O deputado federal e candidato à prefeitura de São Paulo, Guilherme Boulos, do PSOL, em sabatina realizada no dia 17 de outubro, afirmou que “deixamos de falar com a parcela que foi buscar sua prosperidade de outra forma, por conta própria. Virando MEI, virando Uber”.
A defesa do empreendedorismo é uma política neoliberal e não é possível tergiversar sobre isso. Ideologicamente, é uma propaganda utilizada pela direita para destruir a economia nacional, jogar a população na miséria, acabar com os empregos e os direitos trabalhistas, diminuir os salários, e depois dizer que o cidadão que faz qualquer coisa para sobreviver nessas circunstâncias, na verdade, é um empreendedor.
Por outro lado, a esquerda brasileira, em geral, costuma criticar essa ideia pelo ângulo errado. A propaganda e a situação da economia brasileira é culpa de uma burguesia nacional subserviente ao imperialismo, não da pessoa que encampa essa ideia na tentativa de sobreviver.
É comum ver pessoas de esquerda criticando o Uber que se considera um empresário. Usa-se muito a expressão “pobre de direita” para ridicularizar essas pessoas que, muitas vezes, são capturadas pelo discurso bolsonarista que, embora falacioso, apresenta alguma política para essas pessoas. Esses setores da esquerda colocam no povo a culpa das ilusões impostas a ele pela burguesia.
De fato, é necessário travar uma luta ideológica contra a direita, denunciando que a ideia do empreendedorismo não passa de um engodo. É preciso mostrar para os trabalhadores, tenham eles carteira assinada ou não, que essa farsa é uma política contra os direitos de toda a população. No entanto, é uma postura muito arrogante achar que quem tem essa ilusão a tem por um problema de capacidade cognitiva ou coisa que o valha.
Do ponto de vista do programa político dos setores da esquerda que defendem Boulos, essa declaração revela o nível de oportunismo desses grupos. Primeiro, atacam todo trabalhador que acredita que é um empreendedor, ao invés de buscar desfazer a ilusão apontando a política correta. Mas, ao mesmo tempo, no desespero das eleições, não veem nenhum problema em jogar no lixo suas próprias ideias e passarem eles mesmo a defenderem o empreendedorismo.

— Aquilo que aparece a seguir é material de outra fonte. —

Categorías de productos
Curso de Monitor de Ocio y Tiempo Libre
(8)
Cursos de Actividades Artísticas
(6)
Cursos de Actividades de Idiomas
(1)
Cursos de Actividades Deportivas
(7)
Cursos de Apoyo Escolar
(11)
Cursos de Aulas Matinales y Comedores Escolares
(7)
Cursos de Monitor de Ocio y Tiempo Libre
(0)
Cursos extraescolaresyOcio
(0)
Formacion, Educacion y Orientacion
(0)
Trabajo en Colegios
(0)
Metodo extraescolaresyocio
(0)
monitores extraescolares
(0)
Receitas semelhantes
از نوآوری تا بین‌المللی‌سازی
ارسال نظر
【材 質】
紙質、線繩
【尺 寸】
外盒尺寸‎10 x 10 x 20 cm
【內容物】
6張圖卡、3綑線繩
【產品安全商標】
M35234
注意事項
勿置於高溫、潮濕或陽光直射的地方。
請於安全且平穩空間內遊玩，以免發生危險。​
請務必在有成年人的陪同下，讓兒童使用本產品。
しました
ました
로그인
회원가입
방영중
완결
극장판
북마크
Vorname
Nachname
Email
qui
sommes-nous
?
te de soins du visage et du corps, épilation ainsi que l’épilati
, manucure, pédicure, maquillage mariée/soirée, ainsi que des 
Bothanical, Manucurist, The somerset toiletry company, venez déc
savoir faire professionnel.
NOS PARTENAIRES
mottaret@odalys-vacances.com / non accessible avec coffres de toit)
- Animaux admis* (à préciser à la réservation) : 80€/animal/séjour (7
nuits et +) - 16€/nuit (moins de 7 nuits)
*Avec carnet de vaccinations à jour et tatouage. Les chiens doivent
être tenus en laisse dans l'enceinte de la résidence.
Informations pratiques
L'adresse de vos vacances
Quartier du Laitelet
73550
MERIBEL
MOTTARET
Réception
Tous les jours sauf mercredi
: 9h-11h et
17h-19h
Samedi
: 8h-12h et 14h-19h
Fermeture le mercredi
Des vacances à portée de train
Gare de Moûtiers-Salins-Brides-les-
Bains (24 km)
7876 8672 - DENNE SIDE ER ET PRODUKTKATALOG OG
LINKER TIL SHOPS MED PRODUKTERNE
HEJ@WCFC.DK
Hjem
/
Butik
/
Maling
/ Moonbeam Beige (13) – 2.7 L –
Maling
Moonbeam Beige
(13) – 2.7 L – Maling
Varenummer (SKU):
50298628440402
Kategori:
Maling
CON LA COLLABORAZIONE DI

Para esses setores, os votos que Pablo Marçal (PRTB) teve foram porque ele defende essa ideia. Nada poderia ser mais distante da realidade. Marçal se destacou por se apresentar como um candidato diferente do resto, que não tem os mesmos discursos prontos, que se apresenta como um cara “de fora” da política. Ao contrário de Boulos, Nunes e cia, ele se apresentou como alguém que detesta essas manobras políticas como defender uma política quando parece oportuno, mas defender a política inversa no momento seguinte. Boulos e seus apoiadores mostram não só uma grande dificuldade de fazer uma análise política concreta, como aproveitam para revelar o mais alto grau de oportunismo.
Para atacar as pessoas que têm essa ilusão, não tem problema ser agressivo. Mas se for para ganhar um ou outro voto, vale até mesmo incentivar a ideologia neoliberal.
Ainda, essa posição de Boulos em defesa do empreendedorismo, que poderia ter sido expressa por Ricardo Nunes ou até mesmo pelo próprio Bolsonaro, vem na sequência das várias posições direitistas que o candidato do PSOL colocou desde que se apresentou como candidato às eleições municipais. Boulos disse a infame frase “não sou candidato a prefeito de Telavive” quando questionado sobre o genocídio em curso na Faixa de Gaza, mas mesmo sem ser candidato a prefeito de Caracas, criticou duramente o governo venezuelano, de Nicolas Maduro, em sua luta contra o imperialismo. Seu programa inclui dobrar o efetivo da Guarda Civil Metropolitana (GCM) de São Paulo, conhecida por reprimir violentamente os trabalhadores. Sobre as ocupações, seu principal cavalo-de-batalha como esquerdista, Boulos disse que não vai “prevaricar”, o que, na verdade, significa que não vai se opor aos despejos.
Já tendo incorporado o programa político do PSDB e parte importante do programa repressivo do bolsonarismo, agora Boulos incorpora também as propostas neoliberais demagógicas de Pablo Marçal, que supostamente seria o maior inimigo da esquerda.